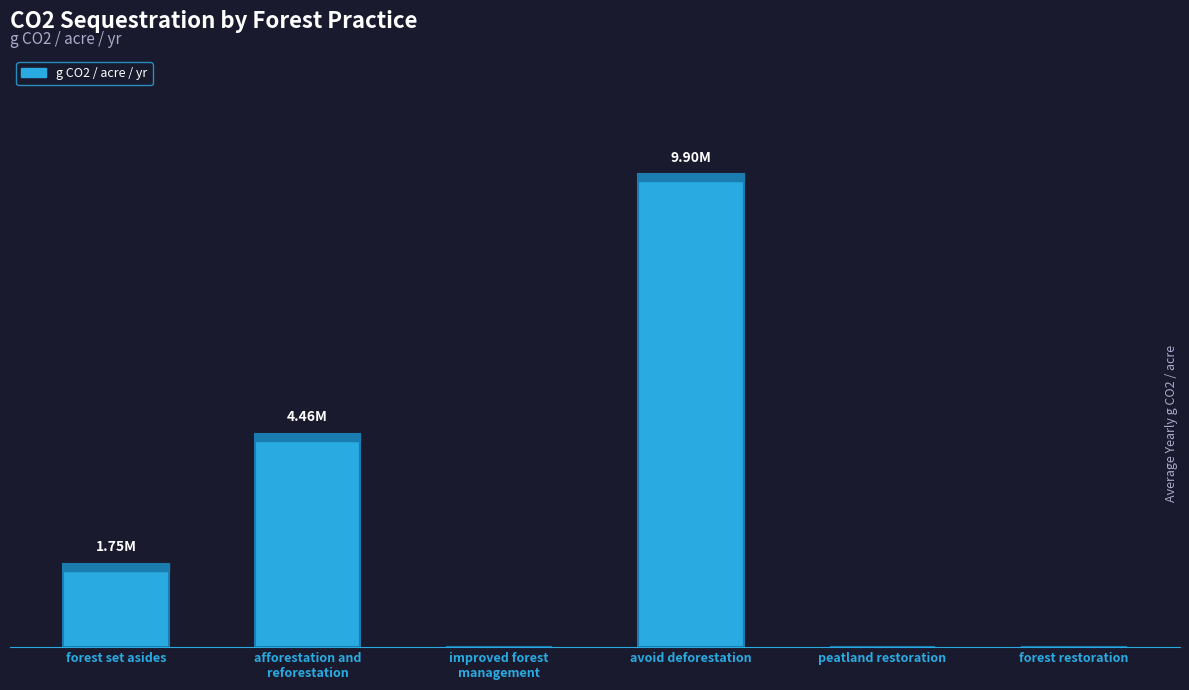

How many distinct data groups are displayed?

1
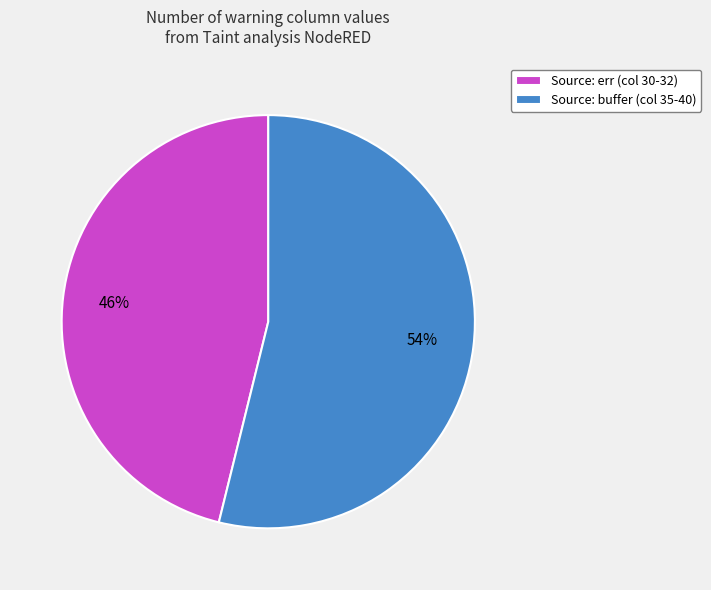

To the nearest percent, what is the difference between the largest and smallest slice percentages?

8%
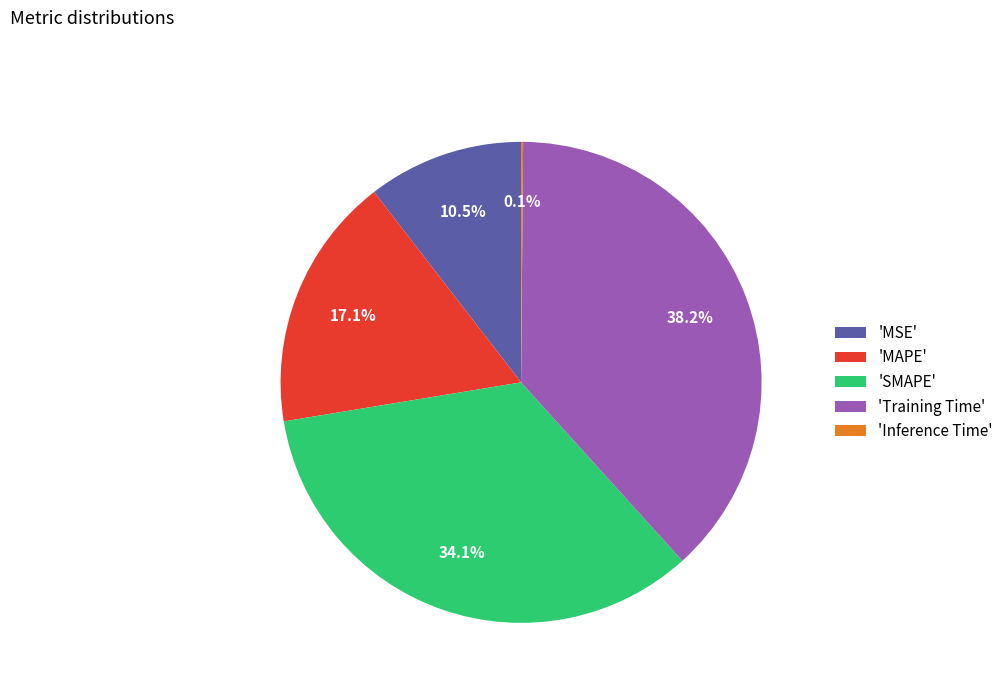

Is there any slice that represents more than half of the pie?

No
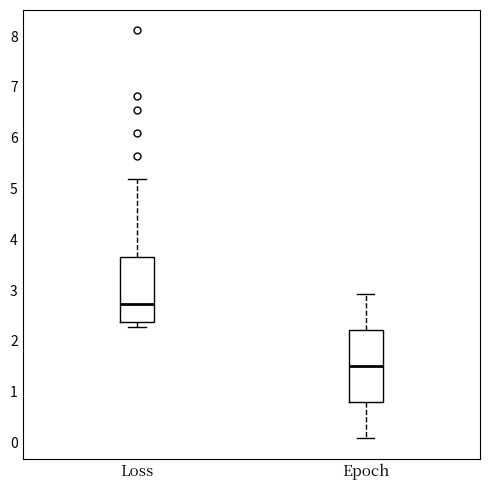

Reading left to right, transcribe this box plot: for each box, give where its median line is, the range the box spans, and where its two whiskers end, as read against the y-axis. The values are not printed on the chart, so give them approximately, as read against the axis.

Loss: median 2.7, box 2.4 to 3.7, whiskers 2.3 to 5.2
Epoch: median 1.5, box 0.8 to 2.2, whiskers 0.1 to 2.9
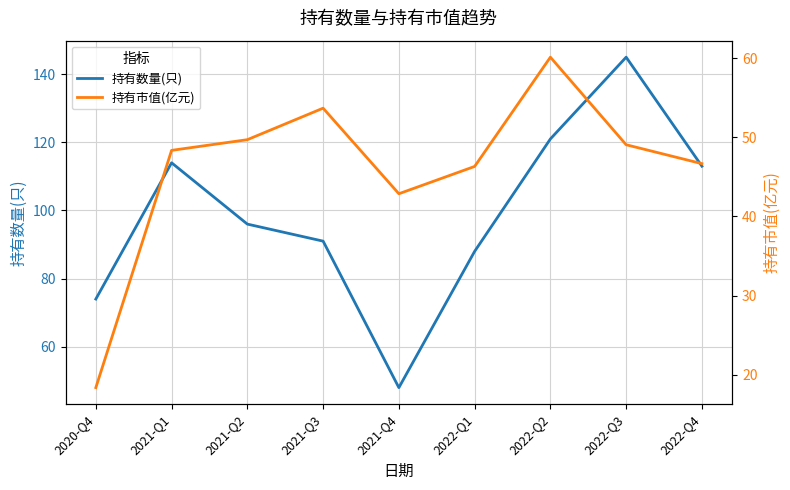

Reading left to right, extract all data points from this chart.

持有数量(只): 74.0	114.0	96.0	91.0	48.0	88.0	121.0	145.0	113.0
持有市值(亿元): 18.4	48.3	49.7	53.7	42.9	46.3	60.1	49.0	46.7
::::::
* **What you have to do**
Reproduce every item above character for character, leaving out the pictures.

* **Response**
How many distinct data groups are displayed?

1

To the nearest percent, what is the difference between the largest and smallest slice percentages?

8%

Is there any slice that represents more than half of the pie?

No

Reading left to right, transcribe this box plot: for each box, give where its median line is, the range the box spans, and where its two whiskers end, as read against the y-axis. The values are not printed on the chart, so give them approximately, as read against the axis.

Loss: median 2.7, box 2.4 to 3.7, whiskers 2.3 to 5.2
Epoch: median 1.5, box 0.8 to 2.2, whiskers 0.1 to 2.9

Reading left to right, extract all data points from this chart.

持有数量(只): 74.0	114.0	96.0	91.0	48.0	88.0	121.0	145.0	113.0
持有市值(亿元): 18.4	48.3	49.7	53.7	42.9	46.3	60.1	49.0	46.7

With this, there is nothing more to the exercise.